Alexander Solzhenitsyn 1918–2008
Russian novelist 

  1. If decade after decade the truth cannot be told, each person's mind begins to roam irretrievably. One's fellow countrymen become harder to understand than Martians.
    Cancer Ward (1968)
  2. You only have power over people as long as you don't take everything away from them. But when you've robbed a man of everything he's no longer in your power — he's free again.

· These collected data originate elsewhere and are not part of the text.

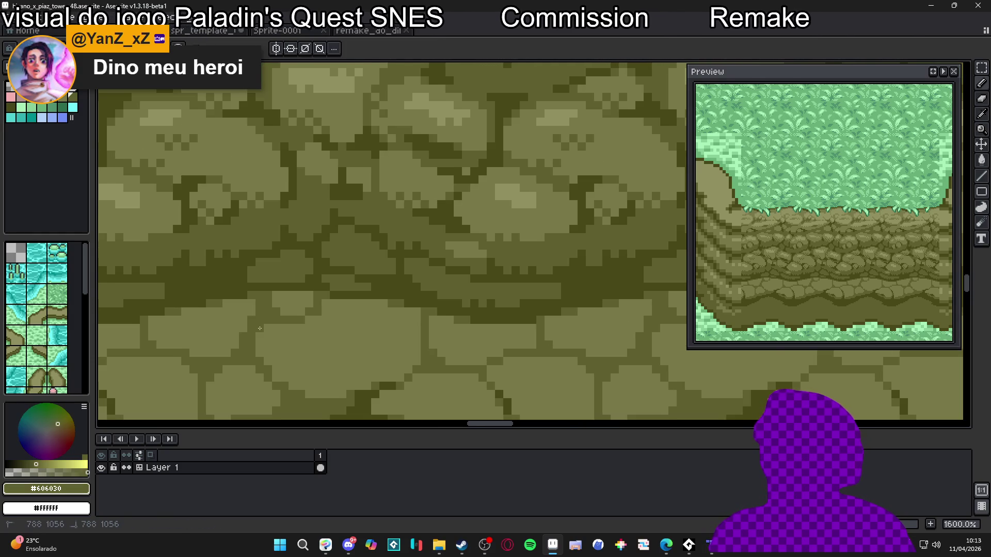
pyautogui.scroll(-4, 259, 328)
pyautogui.scroll(4, 291, 317)
pyautogui.scroll(-6, 285, 315)
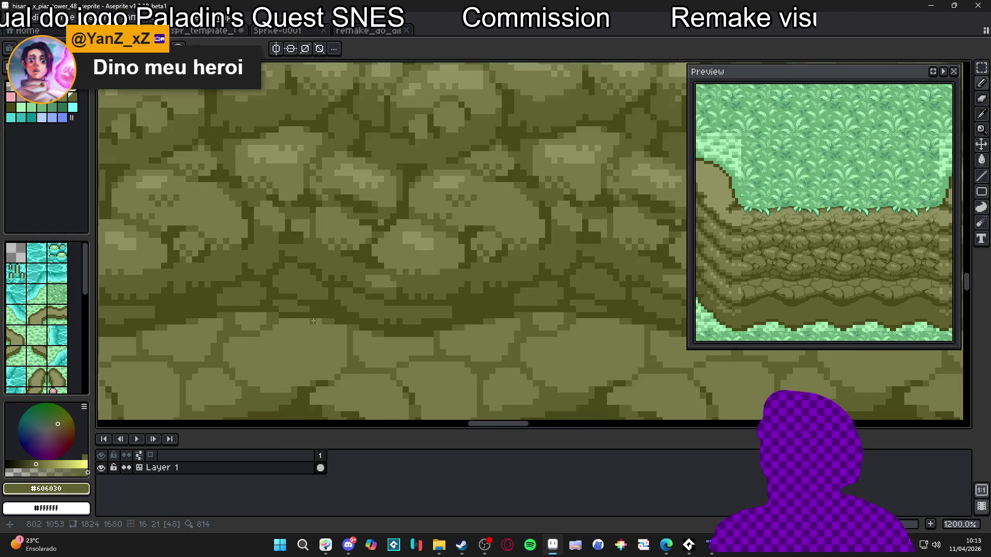
pyautogui.scroll(6, 336, 328)
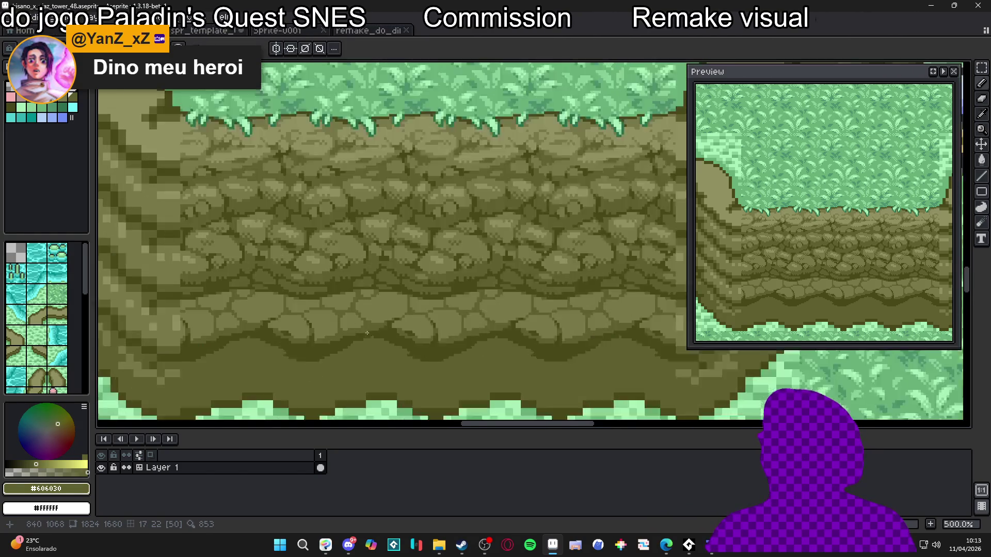
pyautogui.keyDown('alt'); pyautogui.click(376, 336); pyautogui.keyUp('alt')
pyautogui.press('m')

    The First Circle (1968) ch. 17
  3. For a country to have a great writer…is like having another government. That's why no regime has ever loved great writers, only minor ones.
    The First Circle (1968) ch. 57, tr. M. Guybon
  4. The Gulag archipelago.
    title of book (1973–5)
  5. The line dividing good and evil cuts through the heart of every human being. And who is willing to destroy a piece of his own heart?
    The Gulag Archipelago (1973–5)
  6. Work was like a stick. It had two ends. When you worked for the knowing you gave them quality; when you worked for a fool you simply gave him eye-wash.
    One Day in the Life of Ivan Denisovich (1962)
  7. How can you expect a man who's warm to understand one who's cold?
    One Day in the Life of Ivan Denisovich (1962)
  8. The thoughts of a prisoner—they're not free either. They keep returning to the same things.
    One Day in the Life of Ivan Denisovich (1962)
  9. In our country the lie has become not just a moral category but a pillar of the State.
    1974 interview, in The Oak and the Calf (1975)
  10. After the suffering of decades of violence and oppression, the human soul longs for higher things, warmer and purer than those offered by today's mass living habits, introduced as by a calling card by the revolting invasion of commercial advertising, by TV stupor and by intolerable music.
    speech in Cambridge, Massachusetts, 8 June 1978
  11. The clock of communism has stopped striking. But its concrete building has not yet come crashing down. For that reason, instead of freeing ourselves, we must try to save ourselves being crushed by the rubble.